SACRED MARRIAGE BETWEEN MAN AND NATURE

      According to an ancient riddle, the bride must come to her husband, neither clothed nor naked, neither on foot nor on horseback, neither on water nor on dry land, neither with nor without a gift. In this, another of Laura's identities is revealed. She is the original Lady Godiva, the May-Eve goddess of Love-and-Death, Freya, Janu, Ishtar, Danu, Ostara, Holda and Hel.

      Morgen played the role of "Peeping Tom," but now, purified in the sacred pool, he awaits his bride on the hilltop, by the floral bower created atop the dolmen, wearing the stag's horned headdress and buckskin robe. Fiona leads the agitated unicorn by its bridle toward the flower-covered dolmen where Morgan awaits. Laura, wearing only the golden fishnet (and her very long hair), is neither clothed nor naked. Mounted on her unicorn (one foot dragging on the ground), she is neither on water nor on dry land, nor is she on foot or on horseback. The hare she carries in her lap is her gift, and when she dismounts, she offers the hare to Morgen and releases it at the same time, so that she is neither with nor without a gift. In this, Laura's fishnet symbolizes the harvest of the sea, her long hair symbolizes tall crops, and the hare symbolizes fecundity.
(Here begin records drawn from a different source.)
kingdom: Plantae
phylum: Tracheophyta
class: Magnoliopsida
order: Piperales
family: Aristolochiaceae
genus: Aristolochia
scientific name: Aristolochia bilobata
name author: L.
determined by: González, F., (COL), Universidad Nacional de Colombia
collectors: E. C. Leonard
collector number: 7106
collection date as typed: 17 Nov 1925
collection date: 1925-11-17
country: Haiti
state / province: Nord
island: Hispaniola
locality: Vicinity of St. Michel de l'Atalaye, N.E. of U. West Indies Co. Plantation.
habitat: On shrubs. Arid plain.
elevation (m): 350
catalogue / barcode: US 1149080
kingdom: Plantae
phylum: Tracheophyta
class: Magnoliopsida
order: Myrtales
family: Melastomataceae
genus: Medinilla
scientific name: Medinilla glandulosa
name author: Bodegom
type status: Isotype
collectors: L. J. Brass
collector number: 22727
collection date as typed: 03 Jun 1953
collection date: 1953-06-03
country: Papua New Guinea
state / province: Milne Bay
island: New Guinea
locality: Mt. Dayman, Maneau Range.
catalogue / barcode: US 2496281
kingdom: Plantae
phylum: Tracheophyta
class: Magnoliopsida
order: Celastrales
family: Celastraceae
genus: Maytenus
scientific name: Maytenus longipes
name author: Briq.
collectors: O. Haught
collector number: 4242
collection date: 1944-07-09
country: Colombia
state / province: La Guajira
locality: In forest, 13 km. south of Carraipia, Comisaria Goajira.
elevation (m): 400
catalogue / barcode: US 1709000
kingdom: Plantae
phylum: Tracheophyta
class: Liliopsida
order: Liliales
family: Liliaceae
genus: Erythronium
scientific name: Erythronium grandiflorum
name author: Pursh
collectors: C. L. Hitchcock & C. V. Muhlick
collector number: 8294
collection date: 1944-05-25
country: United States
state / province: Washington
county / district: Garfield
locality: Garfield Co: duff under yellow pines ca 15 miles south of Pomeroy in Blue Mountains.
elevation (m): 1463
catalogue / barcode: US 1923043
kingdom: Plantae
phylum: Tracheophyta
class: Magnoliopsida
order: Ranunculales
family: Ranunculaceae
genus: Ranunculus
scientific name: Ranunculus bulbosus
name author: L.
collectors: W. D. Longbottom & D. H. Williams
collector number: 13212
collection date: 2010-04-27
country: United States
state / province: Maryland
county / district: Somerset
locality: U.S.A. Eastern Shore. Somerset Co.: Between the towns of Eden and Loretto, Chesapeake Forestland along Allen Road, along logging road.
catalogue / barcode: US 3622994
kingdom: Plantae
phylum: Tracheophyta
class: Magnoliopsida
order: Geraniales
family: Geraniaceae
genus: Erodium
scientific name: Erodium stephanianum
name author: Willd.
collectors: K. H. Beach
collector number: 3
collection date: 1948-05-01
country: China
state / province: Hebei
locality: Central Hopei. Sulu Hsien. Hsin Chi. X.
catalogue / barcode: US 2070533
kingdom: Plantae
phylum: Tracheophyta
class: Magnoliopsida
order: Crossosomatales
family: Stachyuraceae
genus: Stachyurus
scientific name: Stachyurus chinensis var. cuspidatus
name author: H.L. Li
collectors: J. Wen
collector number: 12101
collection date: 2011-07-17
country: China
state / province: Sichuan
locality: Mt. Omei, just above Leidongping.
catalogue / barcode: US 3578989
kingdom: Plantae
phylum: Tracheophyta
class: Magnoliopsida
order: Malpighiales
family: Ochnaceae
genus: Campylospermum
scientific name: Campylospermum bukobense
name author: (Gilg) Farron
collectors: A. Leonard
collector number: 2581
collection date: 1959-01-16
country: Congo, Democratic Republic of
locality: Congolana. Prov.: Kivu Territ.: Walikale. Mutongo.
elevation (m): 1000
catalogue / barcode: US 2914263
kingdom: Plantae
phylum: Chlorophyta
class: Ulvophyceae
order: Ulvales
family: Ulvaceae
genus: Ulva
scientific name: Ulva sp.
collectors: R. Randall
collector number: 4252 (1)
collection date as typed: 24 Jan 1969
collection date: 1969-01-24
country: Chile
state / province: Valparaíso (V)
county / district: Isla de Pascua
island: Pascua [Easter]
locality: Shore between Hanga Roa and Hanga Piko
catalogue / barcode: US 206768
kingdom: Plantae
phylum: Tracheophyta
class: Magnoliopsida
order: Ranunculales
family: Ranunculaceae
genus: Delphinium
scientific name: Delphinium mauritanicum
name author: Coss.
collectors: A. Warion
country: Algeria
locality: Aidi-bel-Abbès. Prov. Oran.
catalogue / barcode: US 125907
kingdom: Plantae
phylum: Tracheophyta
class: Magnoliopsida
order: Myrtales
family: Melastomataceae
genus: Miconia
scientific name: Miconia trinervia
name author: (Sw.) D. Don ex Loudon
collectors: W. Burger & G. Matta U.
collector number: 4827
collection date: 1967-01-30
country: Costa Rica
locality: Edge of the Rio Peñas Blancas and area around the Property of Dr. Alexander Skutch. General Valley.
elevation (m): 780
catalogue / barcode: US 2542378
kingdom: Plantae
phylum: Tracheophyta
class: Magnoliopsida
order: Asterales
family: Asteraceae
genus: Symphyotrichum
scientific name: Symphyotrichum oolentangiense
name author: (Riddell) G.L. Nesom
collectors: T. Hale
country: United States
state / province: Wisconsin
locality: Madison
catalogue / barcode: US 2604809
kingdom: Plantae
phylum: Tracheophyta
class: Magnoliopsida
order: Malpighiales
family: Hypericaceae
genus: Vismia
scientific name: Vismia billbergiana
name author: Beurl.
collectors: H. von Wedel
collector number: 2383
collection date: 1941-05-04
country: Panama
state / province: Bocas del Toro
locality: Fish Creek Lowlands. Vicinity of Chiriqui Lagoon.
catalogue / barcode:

      But has Fiona, the Earth Mother, played them false? So rapt in Morgen's eyes is Laura, she does not see Fiona transform into her alter egos, the Muses, Fates and Furies, and the charging unicorn is nearly upon them when Laura does see. But for the desperate charge of the Mastiff, Morgen would surely have been slain. As it is, although the Mastiff's charge is enough to deflect the unicorns rush, both slam into Morgen, sending him headfirst into the stone dolmen.

      The unicorn's mystery is widely known. Here, we need go no further than its folklore. The creature is humble and tame in the presence of a virgin, but fierce against men, and therefore would be especially fierce against Morgen, whose presence threatens to separate it from its mistress. Anthropologists have discovered that in some cultures, wearers of ritual masks take on the attributes of the gods or demons they portray, but I doubt those studies would apply to a pony wearing an ornamental unicorn horn on its bridle. Clearly, this mystery is supernatural, and belongs, like the unicorn, to the realm of folklore.